WORK TASK:
Search the material for the word "getAvailableProviders" and report each line where it turns up.

BEGIN DATASET EXTRACT

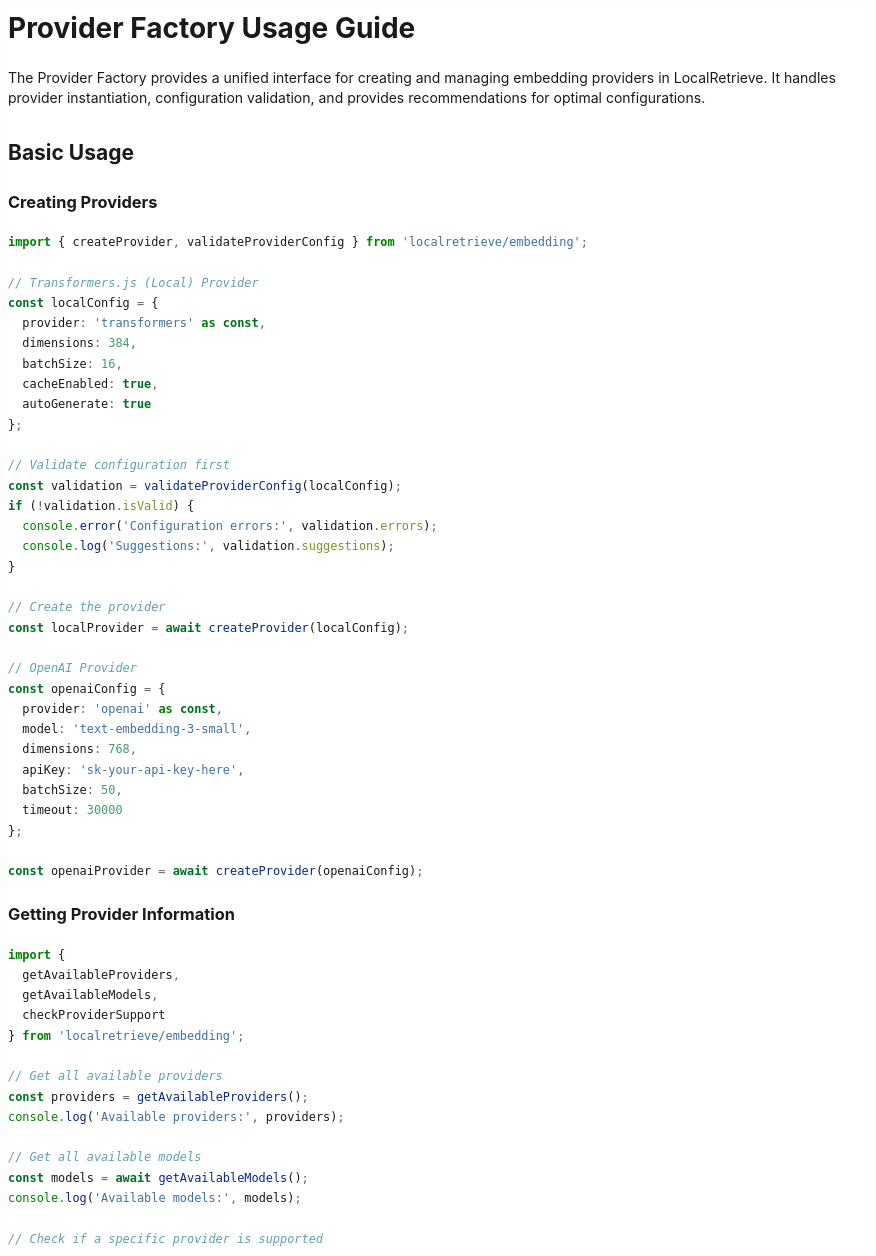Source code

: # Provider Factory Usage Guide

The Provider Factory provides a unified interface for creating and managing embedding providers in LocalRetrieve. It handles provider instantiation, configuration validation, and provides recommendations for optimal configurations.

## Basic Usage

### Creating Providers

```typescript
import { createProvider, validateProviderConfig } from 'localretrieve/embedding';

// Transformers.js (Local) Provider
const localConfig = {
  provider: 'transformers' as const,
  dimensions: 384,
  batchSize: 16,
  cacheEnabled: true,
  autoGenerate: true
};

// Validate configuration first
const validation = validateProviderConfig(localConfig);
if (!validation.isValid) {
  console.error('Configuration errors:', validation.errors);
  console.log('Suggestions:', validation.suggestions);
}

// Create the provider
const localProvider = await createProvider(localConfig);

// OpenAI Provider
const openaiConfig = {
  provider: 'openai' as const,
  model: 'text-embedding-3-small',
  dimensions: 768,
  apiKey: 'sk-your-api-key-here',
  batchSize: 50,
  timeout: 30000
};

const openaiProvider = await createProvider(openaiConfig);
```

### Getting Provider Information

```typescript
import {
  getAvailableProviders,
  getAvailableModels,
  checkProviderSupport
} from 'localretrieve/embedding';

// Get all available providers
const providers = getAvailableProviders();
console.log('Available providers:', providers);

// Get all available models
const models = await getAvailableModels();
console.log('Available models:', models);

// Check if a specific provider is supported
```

END DATASET EXTRACT
BEGIN DATASET EXTRACT

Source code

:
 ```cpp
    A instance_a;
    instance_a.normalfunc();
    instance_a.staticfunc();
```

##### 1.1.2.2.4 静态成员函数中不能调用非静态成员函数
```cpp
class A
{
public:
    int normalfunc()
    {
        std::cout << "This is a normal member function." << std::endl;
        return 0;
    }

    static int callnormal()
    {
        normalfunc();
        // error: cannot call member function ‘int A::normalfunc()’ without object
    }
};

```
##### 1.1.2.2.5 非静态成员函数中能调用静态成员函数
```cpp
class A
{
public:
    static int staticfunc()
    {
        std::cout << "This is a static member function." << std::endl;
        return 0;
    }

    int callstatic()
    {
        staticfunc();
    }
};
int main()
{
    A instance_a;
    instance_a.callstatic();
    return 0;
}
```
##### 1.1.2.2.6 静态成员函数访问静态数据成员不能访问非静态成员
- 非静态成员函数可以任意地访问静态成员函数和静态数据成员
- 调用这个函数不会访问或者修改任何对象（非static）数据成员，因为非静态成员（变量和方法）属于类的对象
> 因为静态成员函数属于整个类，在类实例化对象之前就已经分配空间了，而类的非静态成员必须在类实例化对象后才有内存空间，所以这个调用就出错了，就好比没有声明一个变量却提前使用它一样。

END DATASET EXTRACT

TASK OUTPUT:
  getAvailableProviders,
const providers = getAvailableProviders();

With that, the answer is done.